(GIVEN RECORDS Opens)

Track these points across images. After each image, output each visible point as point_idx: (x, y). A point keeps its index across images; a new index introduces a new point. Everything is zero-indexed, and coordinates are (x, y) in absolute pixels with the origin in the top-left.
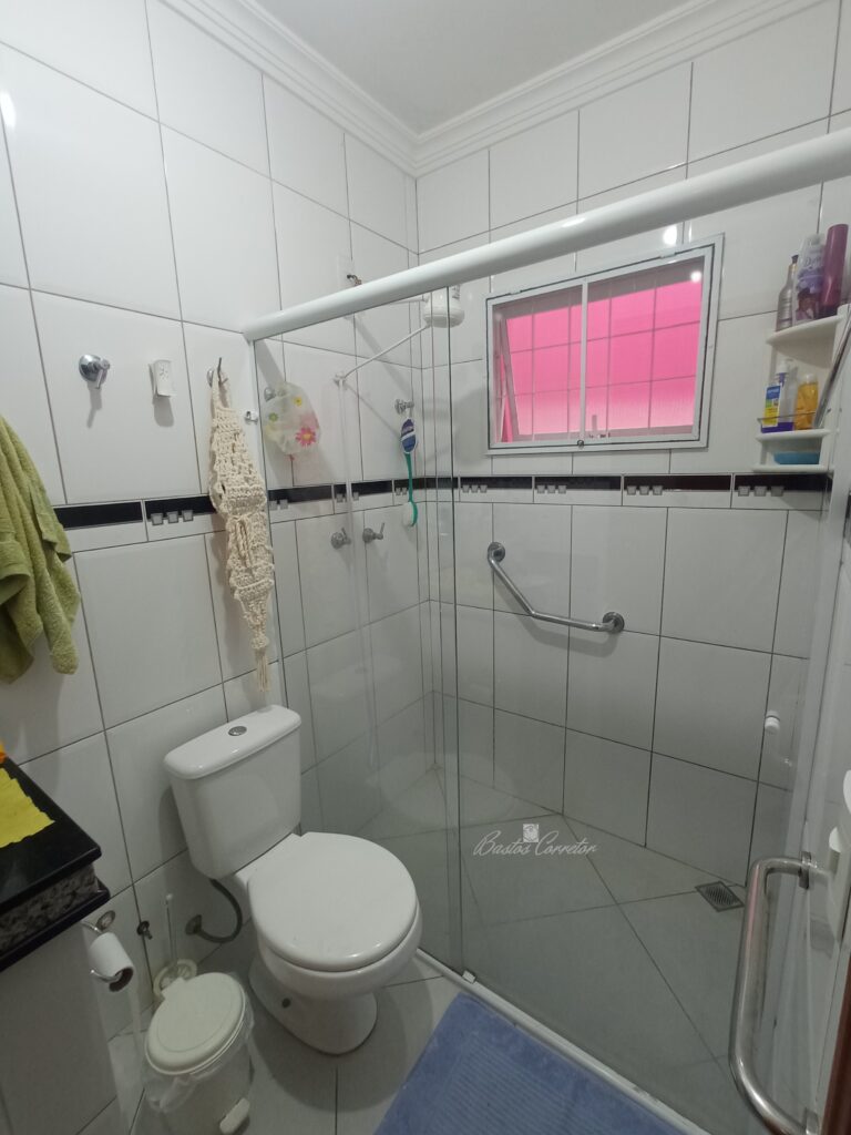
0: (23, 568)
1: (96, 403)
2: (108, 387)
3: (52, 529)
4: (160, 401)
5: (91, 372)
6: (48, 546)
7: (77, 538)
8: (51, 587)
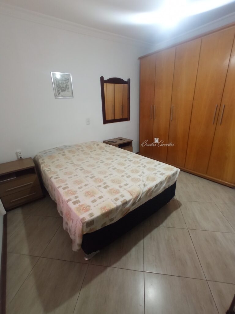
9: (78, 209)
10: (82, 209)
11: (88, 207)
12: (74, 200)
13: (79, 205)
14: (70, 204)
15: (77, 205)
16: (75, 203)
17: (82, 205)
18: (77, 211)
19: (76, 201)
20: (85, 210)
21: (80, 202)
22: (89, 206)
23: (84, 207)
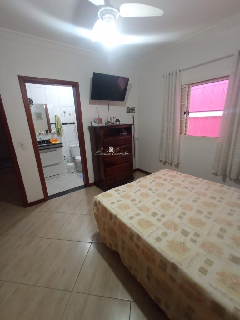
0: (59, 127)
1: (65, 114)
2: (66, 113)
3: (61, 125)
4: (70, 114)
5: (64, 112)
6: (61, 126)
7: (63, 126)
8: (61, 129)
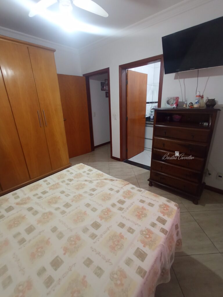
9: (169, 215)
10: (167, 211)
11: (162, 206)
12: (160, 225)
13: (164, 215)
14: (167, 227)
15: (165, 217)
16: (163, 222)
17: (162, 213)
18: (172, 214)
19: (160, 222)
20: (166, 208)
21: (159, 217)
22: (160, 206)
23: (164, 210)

(GIVEN RECORDS Closes)
(GIVEN RECORDS Opens)

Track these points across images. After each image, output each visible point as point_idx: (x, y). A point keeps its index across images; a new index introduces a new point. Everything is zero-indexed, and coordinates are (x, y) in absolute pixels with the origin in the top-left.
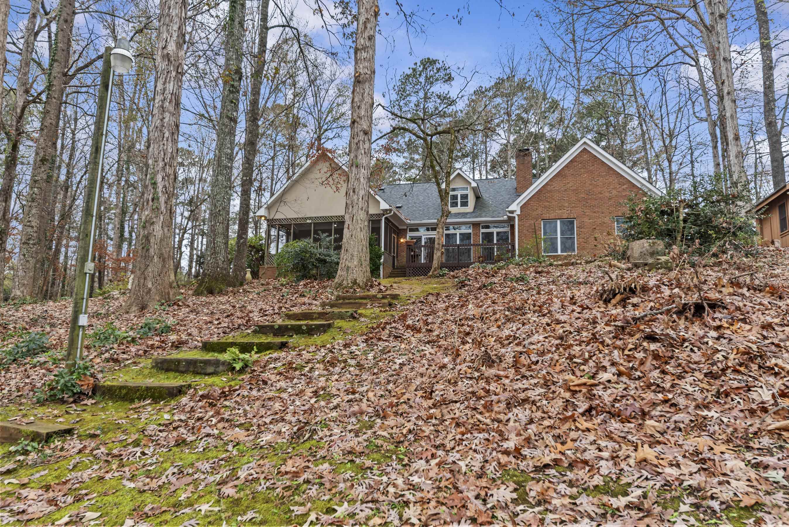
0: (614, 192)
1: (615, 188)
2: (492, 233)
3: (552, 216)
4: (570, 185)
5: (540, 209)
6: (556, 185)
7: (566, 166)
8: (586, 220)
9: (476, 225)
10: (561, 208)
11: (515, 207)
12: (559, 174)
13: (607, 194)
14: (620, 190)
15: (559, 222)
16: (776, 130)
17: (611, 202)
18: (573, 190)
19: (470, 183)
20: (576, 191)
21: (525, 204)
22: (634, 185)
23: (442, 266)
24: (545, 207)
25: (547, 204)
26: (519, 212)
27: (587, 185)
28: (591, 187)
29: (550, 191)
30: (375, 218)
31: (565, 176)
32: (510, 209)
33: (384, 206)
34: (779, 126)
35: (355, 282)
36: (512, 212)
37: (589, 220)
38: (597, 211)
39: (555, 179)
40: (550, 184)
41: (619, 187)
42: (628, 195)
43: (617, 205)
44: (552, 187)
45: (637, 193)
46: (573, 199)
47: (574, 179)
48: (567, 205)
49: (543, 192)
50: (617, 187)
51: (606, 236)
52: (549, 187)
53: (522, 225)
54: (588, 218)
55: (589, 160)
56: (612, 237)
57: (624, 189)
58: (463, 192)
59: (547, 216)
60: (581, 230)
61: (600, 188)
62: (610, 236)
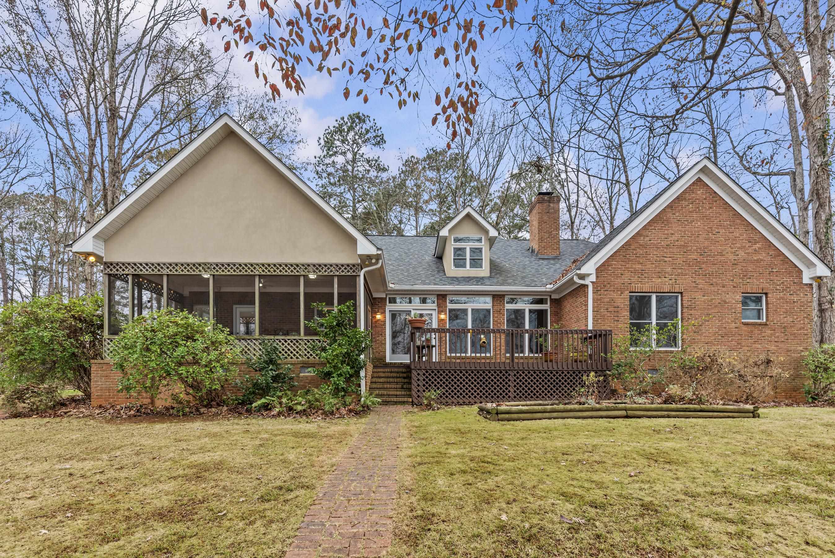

(GIVEN RECORDS Closes)

WHAT YOU ARE ASKED TO DO: Each line above from the one with "37: (589, 220)" up to and including the one with "62: (610, 236)" must be set down exactly, and no line outside that span may appear.

RESULT OF THIS EXERCISE:
37: (589, 220)
38: (597, 211)
39: (555, 179)
40: (550, 184)
41: (619, 187)
42: (628, 195)
43: (617, 205)
44: (552, 187)
45: (637, 193)
46: (573, 199)
47: (574, 179)
48: (567, 205)
49: (543, 192)
50: (617, 187)
51: (606, 236)
52: (549, 187)
53: (522, 225)
54: (588, 218)
55: (589, 160)
56: (612, 237)
57: (624, 189)
58: (463, 192)
59: (547, 216)
60: (581, 230)
61: (600, 188)
62: (610, 236)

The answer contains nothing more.